The ACT Government is at a decision point. A territory-wide review of duplicate digital imagery held across public sector agencies — covering everything from planning records and infrastructure photography to communications libraries — has wrapped up its assessment phase, and the findings are now sitting with the Digital, Data and Technology Solutions directorate in Civic. What comes next will shape how dozens of agencies manage their visual records for the rest of the decade.
The timing matters. The ACT Public Service is under sustained pressure to cut overhead costs after years of post-pandemic budget repair, and the 2025–26 ACT Budget flagged digital consolidation as one mechanism for achieving savings across shared services. Duplicate storage is not a trivial expense: in enterprise environments, redundant image libraries inflate both licensing costs for asset management platforms and the ongoing labour required to tag, audit and retrieve files.

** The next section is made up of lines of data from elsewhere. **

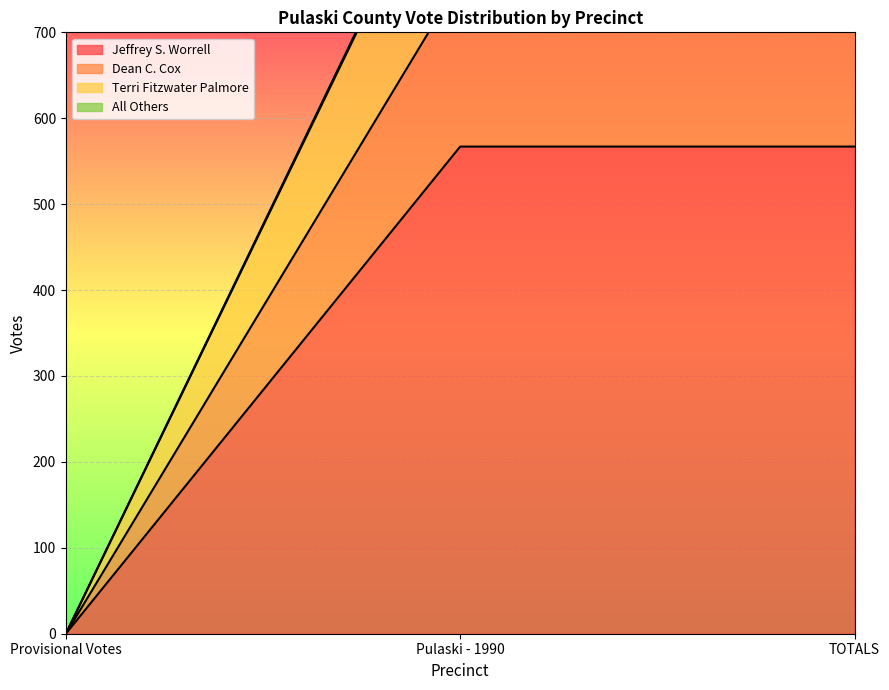

Which series has the widest spread of values?

All Others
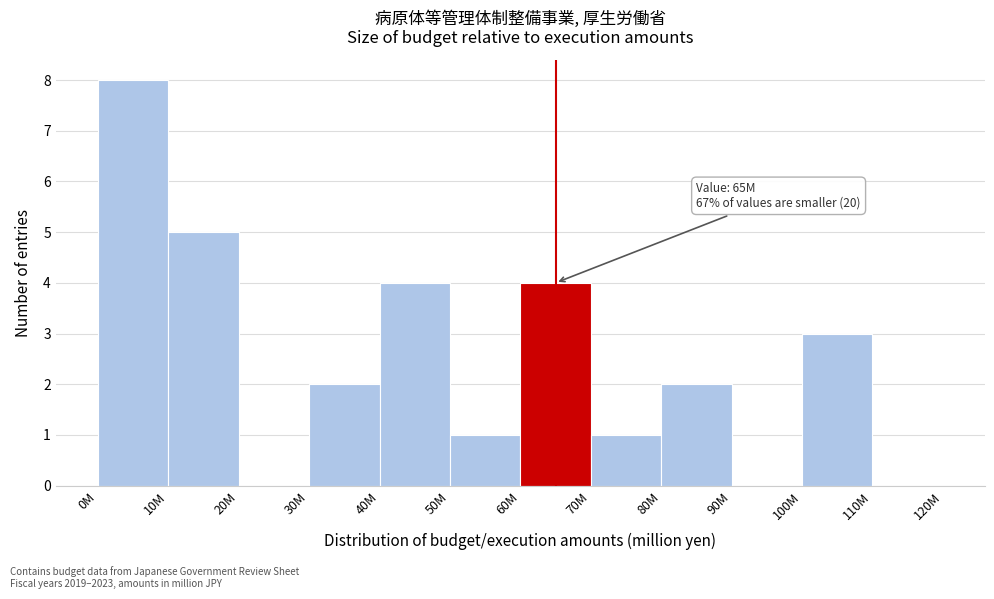

Reading left to right, extract all data points from this chart.

0M=8	10M=5	20M=0	30M=2	40M=4	50M=1	60M=4	70M=1	80M=2	90M=0	100M=3	110M=0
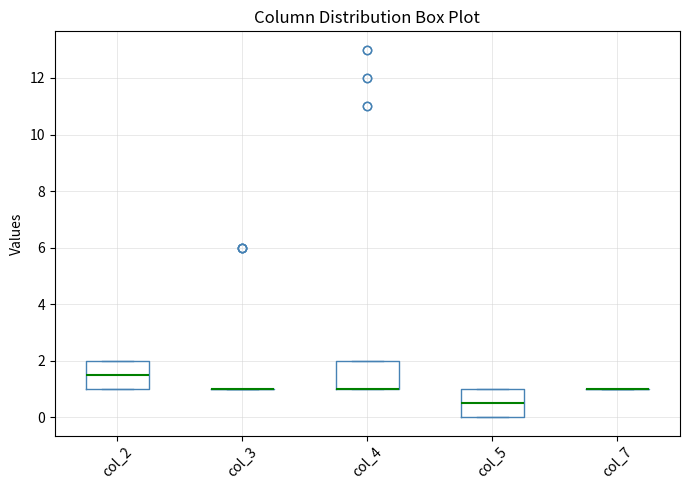

Reading left to right, read every box against the y-axis: the position of its median line, the range the box covers, and the ends of its whiskers. The values are not printed on the chart, so give them approximately, as read against the axis.

col_2: median 1.6, box 1.0 to 2.0, whiskers 1.0 to 2.0
col_3: box collapsed to a line at 1.0, whiskers 1.0 to 1.0
col_4: median 1.0 (drawn on the box's lower edge), box 1.0 to 2.0, whiskers 1.0 to 2.0
col_5: median 0.6, box 0.0 to 1.0, whiskers 0.0 to 1.0
col_7: box collapsed to a line at 1.0, whiskers 1.0 to 1.0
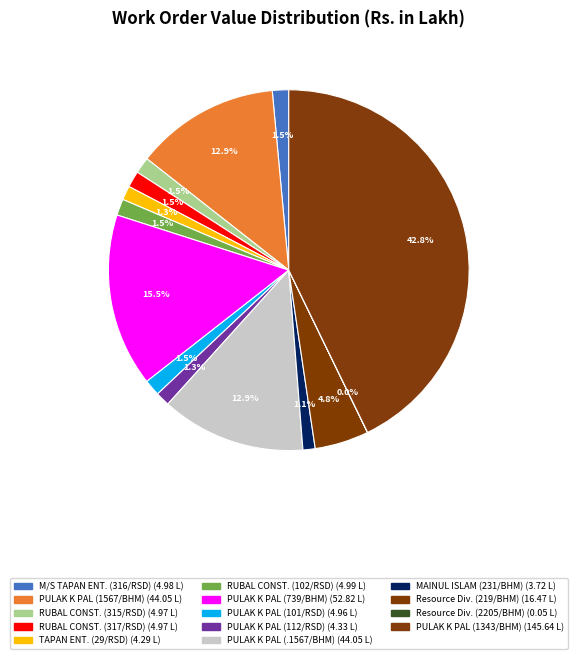

Does any single category account for the majority?

No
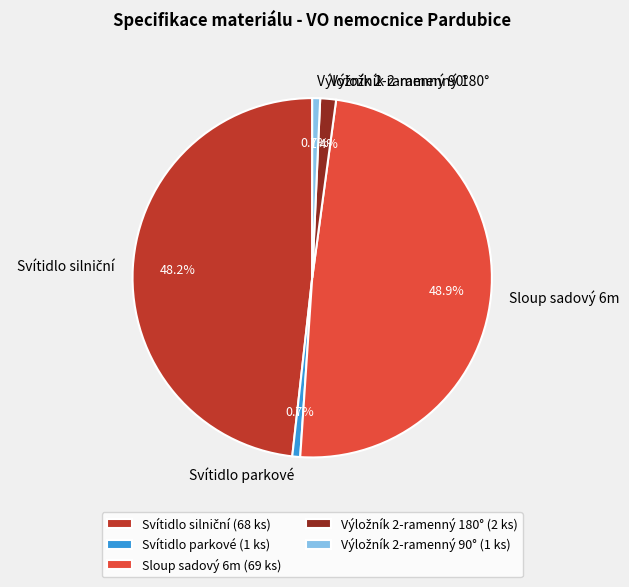

What is the total percentage of Sloup sadový 6m and Svítidlo parkové?

49.6%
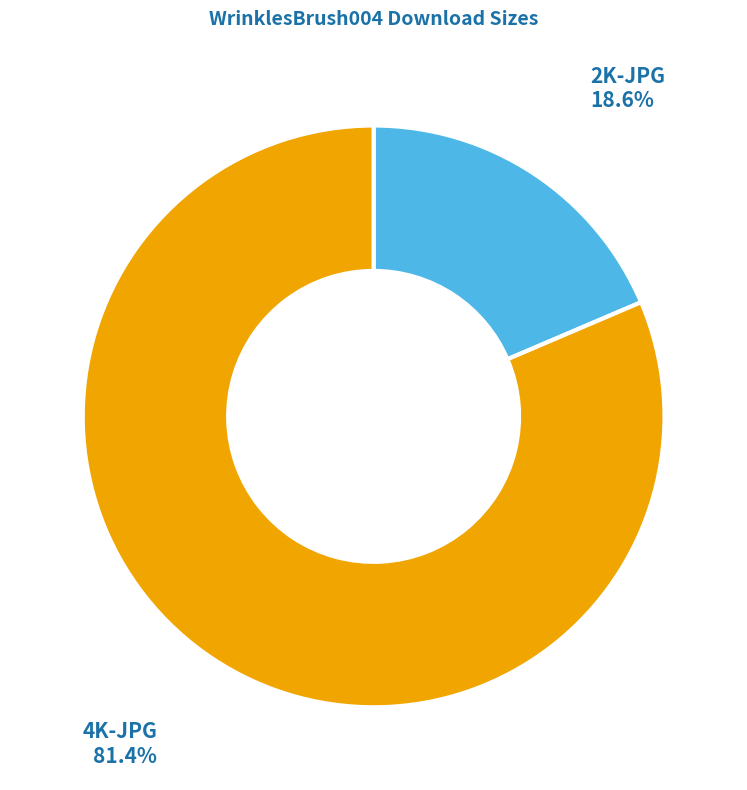

Rank the categories by value from lowest to highest.

2K-JPG, 4K-JPG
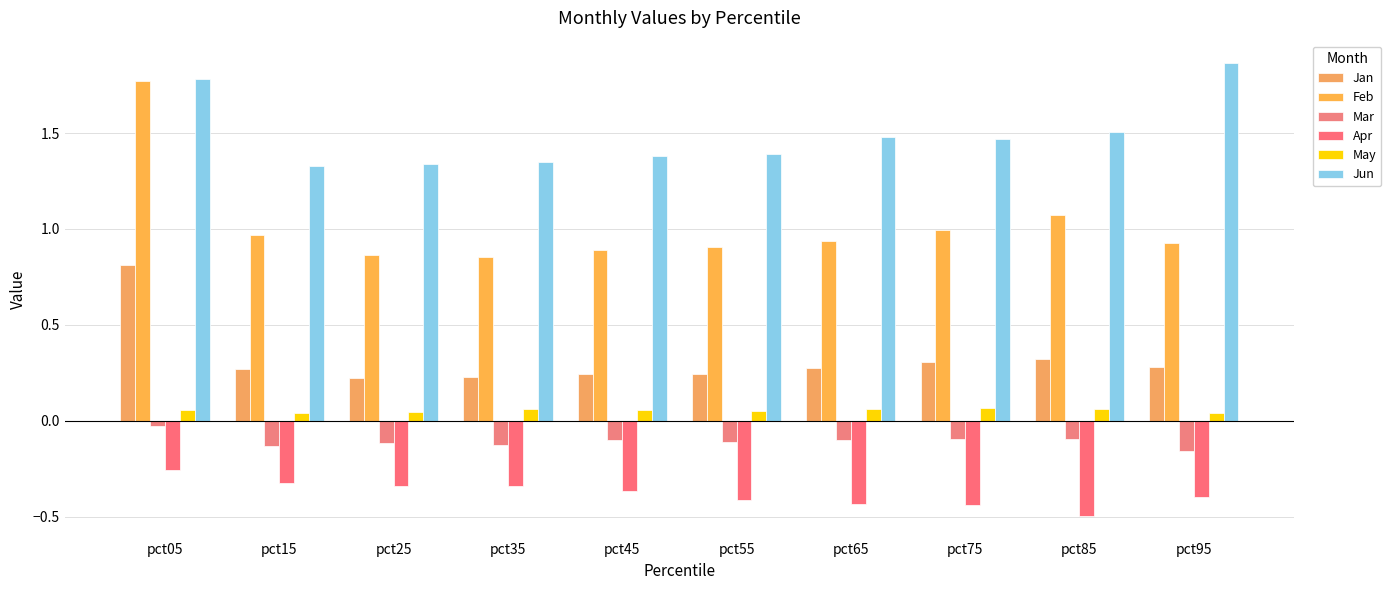

What is the spread (max minus min) of values at pct55?

1.8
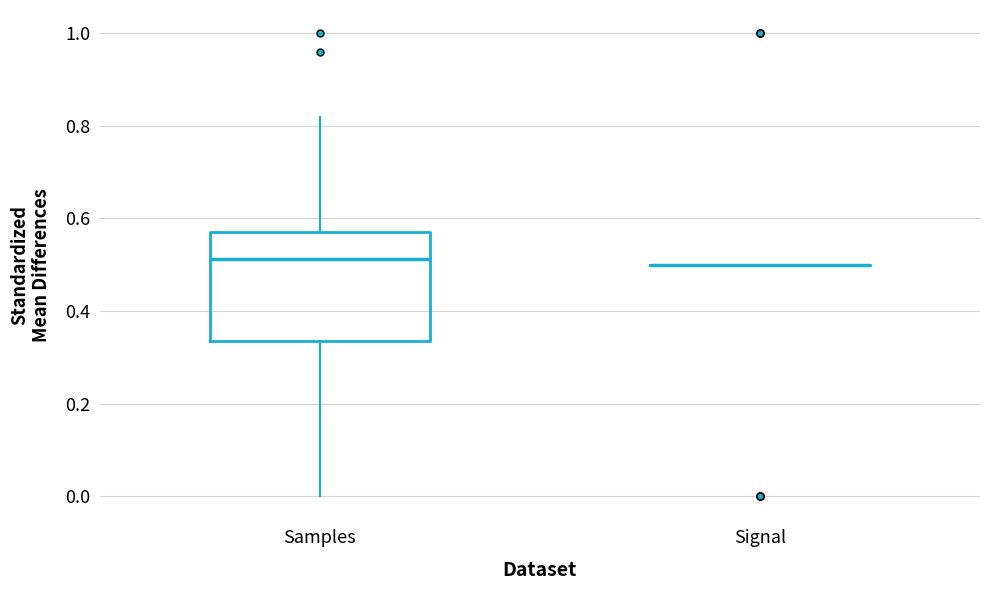

Comparing the boxes themselves (not the whiskers), which one is the tallest?

Samples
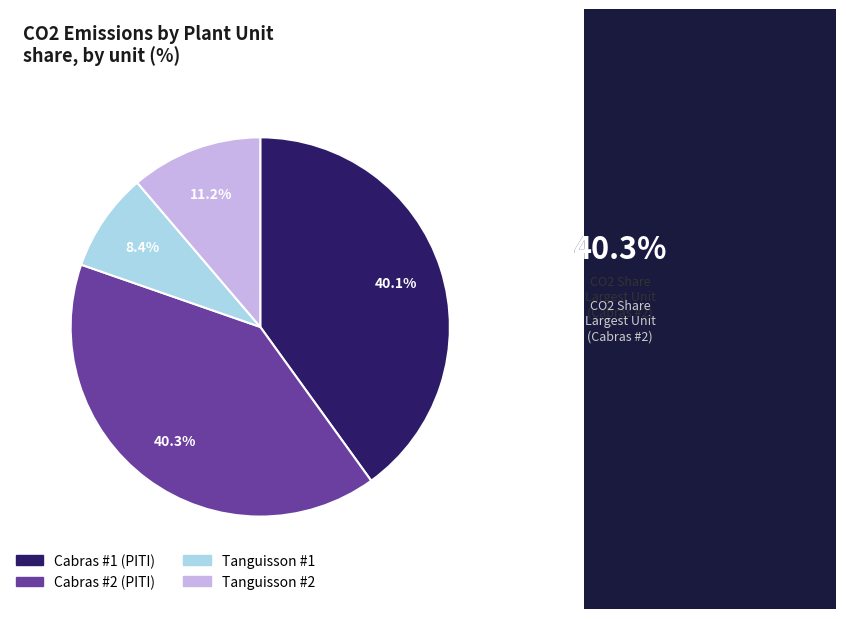

What is the smallest slice in the pie chart?

Tanguisson #1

What the Review Found — and Which Agencies Are in the Frame
The audit covered more than a dozen directorates, with Transport Canberra and City Services, the Environment, Planning and Sustainable Development Directorate, and Canberra Health Services identified as holding the largest volumes of duplicated photographic and graphic assets. According to territory procurement records, ACT agencies collectively operate under several separate digital asset management contracts, some of which overlap in scope and were procured independently rather than through a whole-of-government arrangement.
The duplication problem is partly structural. When the Capital Metro Agency drove the original light rail construction through Gungahlin and Flemington Road, it generated a large photographic archive managed outside the standard Transport Canberra system. Some of that material was later ingested into the main directorate library without deduplication, creating redundant copies across at least two platforms. A similar pattern occurred during the redevelopment of the Woden Town Centre precinct, where planning imagery from multiple consultants ended up across both the EPSDD records management system and a separate SharePoint environment used by the City Renewal Authority.
The ACT Government's shared services model, administered through Shared Services under the Chief Minister, Treasury and Economic Development Directorate, is the most likely vehicle for any centralised replacement. Shared Services already manages payroll, finance systems and some ICT infrastructure for ACT agencies from its operations at 220 Northbourne Avenue. Bringing digital asset management under the same umbrella would be consistent with the direction set out in the ACT Digital Strategy 2025–2030, which named consolidation of duplicated platforms as a priority action.
The Key Decisions Still Unresolved
Three questions remain open heading into the second half of 2026. First, which platform wins. The two main contenders under evaluation are a centralised government-hosted solution and a Software-as-a-Service arrangement with a commercial vendor — a choice that carries meaningfully different cost profiles over a five-year contract horizon. Industry benchmarks for government-scale digital asset management platforms typically range from $300,000 to over $1 million annually depending on storage volume and user count, though the ACT Government has not published a figure specific to this procurement.
Second, data sovereignty. Some imagery held by Canberra Health Services and the Education Directorate includes identifiable content from public facilities — school grounds, hospital precincts — and legal advice is being sought on whether consolidating that material onto a commercial cloud platform triggers obligations under the ACT's Health Records (Privacy and Access) Act 1997 or the Information Privacy Act 2014.
Third, the question of who absorbs transition costs. If agencies are required to migrate existing libraries to a new central system, the resourcing burden falls on directorates that are already managing tight staffing budgets. The Australian Public Service Commission's most recent State of the Service data noted that ICT project backlogs remain a persistent drag on digital transformation across both federal and territory governments.
A decision on platform selection is expected before the end of the September quarter, with any new contracts likely to require ACT Legislative Assembly scrutiny given the probable expenditure threshold. For public servants working out of offices in Barton, Phillip and Belconnen, the practical upshot is simpler: fewer login credentials, one search interface, and — if the transition goes to plan — no more finding five versions of the same photograph in three different folders.